PROBLEM DETAILS:
From the top of the records below, return each line exactly, ending with the line that contains "immunohistochemical stain labels".

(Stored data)
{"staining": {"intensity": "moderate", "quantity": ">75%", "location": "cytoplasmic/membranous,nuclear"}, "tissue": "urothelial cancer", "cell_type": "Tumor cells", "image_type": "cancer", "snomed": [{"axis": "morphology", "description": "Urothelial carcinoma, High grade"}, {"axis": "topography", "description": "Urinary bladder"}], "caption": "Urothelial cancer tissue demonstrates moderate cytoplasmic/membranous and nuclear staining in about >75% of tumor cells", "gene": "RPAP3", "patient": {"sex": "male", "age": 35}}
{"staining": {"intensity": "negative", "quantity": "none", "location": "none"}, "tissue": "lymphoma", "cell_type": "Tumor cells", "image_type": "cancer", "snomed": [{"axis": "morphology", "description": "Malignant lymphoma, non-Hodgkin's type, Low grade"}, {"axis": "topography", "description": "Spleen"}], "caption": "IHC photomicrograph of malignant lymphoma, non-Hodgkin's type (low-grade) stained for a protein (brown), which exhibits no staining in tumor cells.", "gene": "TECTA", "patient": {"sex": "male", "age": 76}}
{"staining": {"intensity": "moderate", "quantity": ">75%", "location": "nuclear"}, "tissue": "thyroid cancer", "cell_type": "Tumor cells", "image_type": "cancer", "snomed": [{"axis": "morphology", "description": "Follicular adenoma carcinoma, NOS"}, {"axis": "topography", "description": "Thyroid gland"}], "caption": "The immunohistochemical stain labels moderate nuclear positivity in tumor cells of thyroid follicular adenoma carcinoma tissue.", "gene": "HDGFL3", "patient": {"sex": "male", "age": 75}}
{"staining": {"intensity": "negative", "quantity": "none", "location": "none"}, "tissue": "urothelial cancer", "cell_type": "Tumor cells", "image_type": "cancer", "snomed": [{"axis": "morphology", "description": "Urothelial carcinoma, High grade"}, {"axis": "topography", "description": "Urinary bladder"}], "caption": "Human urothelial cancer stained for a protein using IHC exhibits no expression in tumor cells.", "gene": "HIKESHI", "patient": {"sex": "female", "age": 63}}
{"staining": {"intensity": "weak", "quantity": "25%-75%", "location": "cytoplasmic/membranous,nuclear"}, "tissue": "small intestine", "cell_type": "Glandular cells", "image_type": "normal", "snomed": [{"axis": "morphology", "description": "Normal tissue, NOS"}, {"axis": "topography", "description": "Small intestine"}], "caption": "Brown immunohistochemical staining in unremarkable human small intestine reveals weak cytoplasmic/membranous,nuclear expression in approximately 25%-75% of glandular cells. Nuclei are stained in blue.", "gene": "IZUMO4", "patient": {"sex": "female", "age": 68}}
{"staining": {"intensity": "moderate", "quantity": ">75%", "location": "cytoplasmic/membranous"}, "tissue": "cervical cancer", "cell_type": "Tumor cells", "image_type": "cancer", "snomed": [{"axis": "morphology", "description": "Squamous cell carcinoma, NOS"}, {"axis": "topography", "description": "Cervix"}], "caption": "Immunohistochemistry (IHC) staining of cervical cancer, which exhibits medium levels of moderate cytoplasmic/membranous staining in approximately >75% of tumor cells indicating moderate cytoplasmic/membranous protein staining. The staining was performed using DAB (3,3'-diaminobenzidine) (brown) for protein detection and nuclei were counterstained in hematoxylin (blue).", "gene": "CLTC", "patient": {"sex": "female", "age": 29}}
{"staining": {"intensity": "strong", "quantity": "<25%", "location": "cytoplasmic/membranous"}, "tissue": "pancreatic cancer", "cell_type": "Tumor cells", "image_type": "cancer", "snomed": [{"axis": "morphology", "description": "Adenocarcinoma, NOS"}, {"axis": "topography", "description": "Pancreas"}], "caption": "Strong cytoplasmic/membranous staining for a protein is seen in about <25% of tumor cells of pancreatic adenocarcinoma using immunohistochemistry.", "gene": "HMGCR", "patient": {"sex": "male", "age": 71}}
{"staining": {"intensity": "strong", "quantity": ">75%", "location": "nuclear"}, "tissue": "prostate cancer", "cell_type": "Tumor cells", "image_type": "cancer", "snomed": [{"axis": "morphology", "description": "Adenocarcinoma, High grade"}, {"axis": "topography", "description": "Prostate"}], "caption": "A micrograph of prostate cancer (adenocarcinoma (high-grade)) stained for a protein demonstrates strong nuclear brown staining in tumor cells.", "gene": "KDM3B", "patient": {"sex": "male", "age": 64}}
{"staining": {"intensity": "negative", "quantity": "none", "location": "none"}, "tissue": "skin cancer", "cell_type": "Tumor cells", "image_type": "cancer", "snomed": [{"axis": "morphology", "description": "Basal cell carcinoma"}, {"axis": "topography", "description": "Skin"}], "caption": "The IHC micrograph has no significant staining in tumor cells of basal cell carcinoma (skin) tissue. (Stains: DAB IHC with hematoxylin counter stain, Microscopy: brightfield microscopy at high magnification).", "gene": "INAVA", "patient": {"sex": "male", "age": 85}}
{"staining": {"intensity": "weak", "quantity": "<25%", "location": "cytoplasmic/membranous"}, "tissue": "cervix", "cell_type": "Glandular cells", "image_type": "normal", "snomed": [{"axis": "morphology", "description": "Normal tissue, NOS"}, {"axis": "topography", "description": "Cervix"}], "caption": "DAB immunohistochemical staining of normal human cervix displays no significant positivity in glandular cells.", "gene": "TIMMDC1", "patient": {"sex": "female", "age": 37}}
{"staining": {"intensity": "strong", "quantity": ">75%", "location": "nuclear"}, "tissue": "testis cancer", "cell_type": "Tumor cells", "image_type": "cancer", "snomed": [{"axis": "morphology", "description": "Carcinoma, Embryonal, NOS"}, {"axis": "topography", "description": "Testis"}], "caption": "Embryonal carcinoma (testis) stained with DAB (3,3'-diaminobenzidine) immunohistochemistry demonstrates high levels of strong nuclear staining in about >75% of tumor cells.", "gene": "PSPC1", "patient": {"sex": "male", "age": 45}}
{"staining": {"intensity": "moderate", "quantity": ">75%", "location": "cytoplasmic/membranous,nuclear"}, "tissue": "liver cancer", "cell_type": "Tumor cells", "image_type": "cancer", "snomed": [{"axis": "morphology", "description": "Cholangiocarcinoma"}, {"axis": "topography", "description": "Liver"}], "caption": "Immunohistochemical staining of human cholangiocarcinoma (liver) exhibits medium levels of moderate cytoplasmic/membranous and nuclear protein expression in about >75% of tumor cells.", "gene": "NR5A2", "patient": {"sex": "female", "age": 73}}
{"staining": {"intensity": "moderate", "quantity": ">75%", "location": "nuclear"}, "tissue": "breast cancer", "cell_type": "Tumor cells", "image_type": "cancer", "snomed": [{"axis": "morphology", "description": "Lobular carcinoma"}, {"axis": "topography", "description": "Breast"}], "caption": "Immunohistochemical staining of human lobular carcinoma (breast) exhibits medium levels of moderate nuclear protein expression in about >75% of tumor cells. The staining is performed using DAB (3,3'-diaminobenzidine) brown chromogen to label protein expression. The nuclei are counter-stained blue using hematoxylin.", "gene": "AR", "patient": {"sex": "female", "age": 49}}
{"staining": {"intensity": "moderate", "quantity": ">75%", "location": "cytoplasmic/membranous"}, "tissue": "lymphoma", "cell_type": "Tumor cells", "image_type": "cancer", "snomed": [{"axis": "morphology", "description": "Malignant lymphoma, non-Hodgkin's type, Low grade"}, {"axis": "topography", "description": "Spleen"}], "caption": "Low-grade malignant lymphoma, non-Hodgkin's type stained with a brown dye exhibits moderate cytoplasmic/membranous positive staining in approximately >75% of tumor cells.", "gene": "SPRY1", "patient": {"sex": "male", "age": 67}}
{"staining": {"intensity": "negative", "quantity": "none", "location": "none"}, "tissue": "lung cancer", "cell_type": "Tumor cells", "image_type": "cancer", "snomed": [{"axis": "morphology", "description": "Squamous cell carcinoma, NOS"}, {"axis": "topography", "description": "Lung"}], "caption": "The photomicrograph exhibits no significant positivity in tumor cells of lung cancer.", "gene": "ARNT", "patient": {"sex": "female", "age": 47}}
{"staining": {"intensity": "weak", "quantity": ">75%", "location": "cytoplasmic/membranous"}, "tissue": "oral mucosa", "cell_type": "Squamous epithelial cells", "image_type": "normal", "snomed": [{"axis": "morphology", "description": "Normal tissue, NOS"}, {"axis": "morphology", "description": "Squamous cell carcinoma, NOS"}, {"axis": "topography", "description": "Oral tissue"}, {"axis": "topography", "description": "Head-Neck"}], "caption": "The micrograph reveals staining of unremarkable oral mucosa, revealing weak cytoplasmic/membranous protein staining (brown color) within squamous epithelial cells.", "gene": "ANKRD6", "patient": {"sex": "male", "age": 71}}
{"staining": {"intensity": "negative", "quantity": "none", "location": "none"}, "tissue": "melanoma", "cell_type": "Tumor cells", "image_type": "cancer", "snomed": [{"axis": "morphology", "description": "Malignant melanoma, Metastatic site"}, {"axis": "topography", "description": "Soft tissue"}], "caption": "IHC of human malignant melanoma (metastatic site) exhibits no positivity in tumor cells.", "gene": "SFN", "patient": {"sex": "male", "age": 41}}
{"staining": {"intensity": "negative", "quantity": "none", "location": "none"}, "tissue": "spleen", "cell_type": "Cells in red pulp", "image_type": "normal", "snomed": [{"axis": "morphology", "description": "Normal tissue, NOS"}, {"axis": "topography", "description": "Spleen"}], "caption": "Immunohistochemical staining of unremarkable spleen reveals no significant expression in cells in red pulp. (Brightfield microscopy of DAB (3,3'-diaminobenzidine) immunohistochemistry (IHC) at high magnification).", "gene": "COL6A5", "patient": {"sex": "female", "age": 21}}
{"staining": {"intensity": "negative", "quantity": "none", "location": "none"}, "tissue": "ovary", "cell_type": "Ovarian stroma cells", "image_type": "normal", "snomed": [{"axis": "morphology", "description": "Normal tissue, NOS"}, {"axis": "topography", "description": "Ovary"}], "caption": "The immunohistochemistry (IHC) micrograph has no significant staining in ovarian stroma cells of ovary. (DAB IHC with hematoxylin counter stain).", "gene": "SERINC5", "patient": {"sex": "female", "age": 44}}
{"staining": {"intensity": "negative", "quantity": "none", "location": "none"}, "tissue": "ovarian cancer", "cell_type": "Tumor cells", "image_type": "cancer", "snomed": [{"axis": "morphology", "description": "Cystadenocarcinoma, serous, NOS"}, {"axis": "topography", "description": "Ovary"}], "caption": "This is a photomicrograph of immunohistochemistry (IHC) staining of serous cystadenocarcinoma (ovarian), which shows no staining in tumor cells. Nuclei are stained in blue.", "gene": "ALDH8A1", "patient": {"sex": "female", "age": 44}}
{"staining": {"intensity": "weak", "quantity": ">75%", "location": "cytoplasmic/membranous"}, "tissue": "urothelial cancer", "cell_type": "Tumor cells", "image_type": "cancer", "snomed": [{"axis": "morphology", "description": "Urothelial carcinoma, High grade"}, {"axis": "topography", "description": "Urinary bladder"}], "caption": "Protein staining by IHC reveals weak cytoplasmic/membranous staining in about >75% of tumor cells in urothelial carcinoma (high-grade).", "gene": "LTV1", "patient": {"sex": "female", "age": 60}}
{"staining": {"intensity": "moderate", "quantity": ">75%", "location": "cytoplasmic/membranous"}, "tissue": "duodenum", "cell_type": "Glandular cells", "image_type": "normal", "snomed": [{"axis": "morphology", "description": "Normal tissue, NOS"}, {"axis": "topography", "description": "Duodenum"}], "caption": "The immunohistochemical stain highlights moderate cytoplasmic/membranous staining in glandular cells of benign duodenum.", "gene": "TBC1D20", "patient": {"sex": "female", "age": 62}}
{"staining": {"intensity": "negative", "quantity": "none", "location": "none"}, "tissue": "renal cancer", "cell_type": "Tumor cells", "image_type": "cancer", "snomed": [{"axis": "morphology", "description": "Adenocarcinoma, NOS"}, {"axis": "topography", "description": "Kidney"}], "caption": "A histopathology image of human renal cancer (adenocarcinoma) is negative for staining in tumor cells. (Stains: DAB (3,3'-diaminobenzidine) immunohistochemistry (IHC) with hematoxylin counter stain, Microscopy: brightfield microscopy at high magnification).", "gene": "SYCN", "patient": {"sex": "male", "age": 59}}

ANSWER:
{"staining": {"intensity": "moderate", "quantity": ">75%", "location": "cytoplasmic/membranous,nuclear"}, "tissue": "urothelial cancer", "cell_type": "Tumor cells", "image_type": "cancer", "snomed": [{"axis": "morphology", "description": "Urothelial carcinoma, High grade"}, {"axis": "topography", "description": "Urinary bladder"}], "caption": "Urothelial cancer tissue demonstrates moderate cytoplasmic/membranous and nuclear staining in about >75% of tumor cells", "gene": "RPAP3", "patient": {"sex": "male", "age": 35}}
{"staining": {"intensity": "negative", "quantity": "none", "location": "none"}, "tissue": "lymphoma", "cell_type": "Tumor cells", "image_type": "cancer", "snomed": [{"axis": "morphology", "description": "Malignant lymphoma, non-Hodgkin's type, Low grade"}, {"axis": "topography", "description": "Spleen"}], "caption": "IHC photomicrograph of malignant lymphoma, non-Hodgkin's type (low-grade) stained for a protein (brown), which exhibits no staining in tumor cells.", "gene": "TECTA", "patient": {"sex": "male", "age": 76}}
{"staining": {"intensity": "moderate", "quantity": ">75%", "location": "nuclear"}, "tissue": "thyroid cancer", "cell_type": "Tumor cells", "image_type": "cancer", "snomed": [{"axis": "morphology", "description": "Follicular adenoma carcinoma, NOS"}, {"axis": "topography", "description": "Thyroid gland"}], "caption": "The immunohistochemical stain labels moderate nuclear positivity in tumor cells of thyroid follicular adenoma carcinoma tissue.", "gene": "HDGFL3", "patient": {"sex": "male", "age": 75}}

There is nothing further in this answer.